▶ [EXERCISE INSTRUCTIONS] Each record that comes next should be output exactly; pictures do not belong in the copy.

▶ [ENTRIES SHOWN]
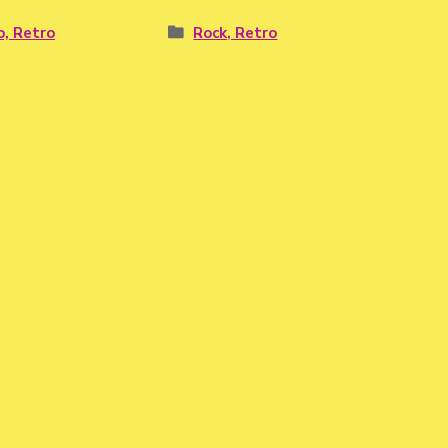
o, Retro
Rock, Retro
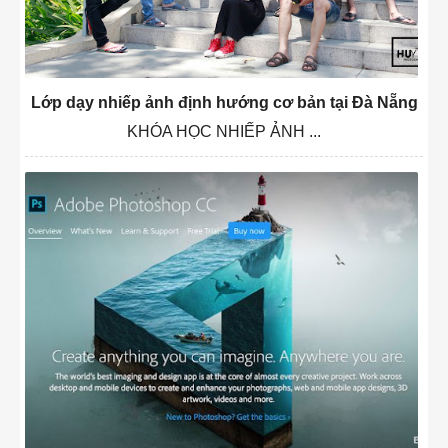
Lớp dạy nhiếp ảnh định hướng cơ bản tại Đà Nẵng
KHÓA HỌC NHIẾP ẢNH ...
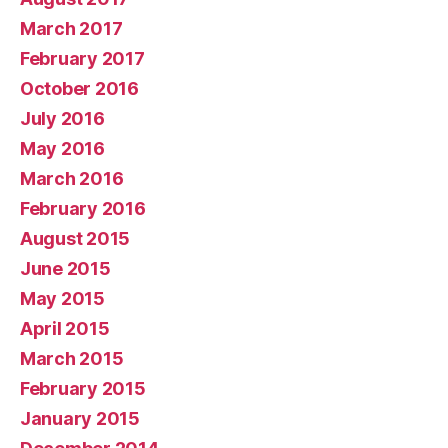
March 2017
February 2017
October 2016
July 2016
May 2016
March 2016
February 2016
August 2015
June 2015
May 2015
April 2015
March 2015
February 2015
January 2015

▶ [RESULT FOR THIS EXERCISE]
o, Retro
Rock, Retro
Lớp dạy nhiếp ảnh định hướng cơ bản tại Đà Nẵng
KHÓA HỌC NHIẾP ẢNH ...
March 2017
February 2017
October 2016
July 2016
May 2016
March 2016
February 2016
August 2015
June 2015
May 2015
April 2015
March 2015
February 2015
January 2015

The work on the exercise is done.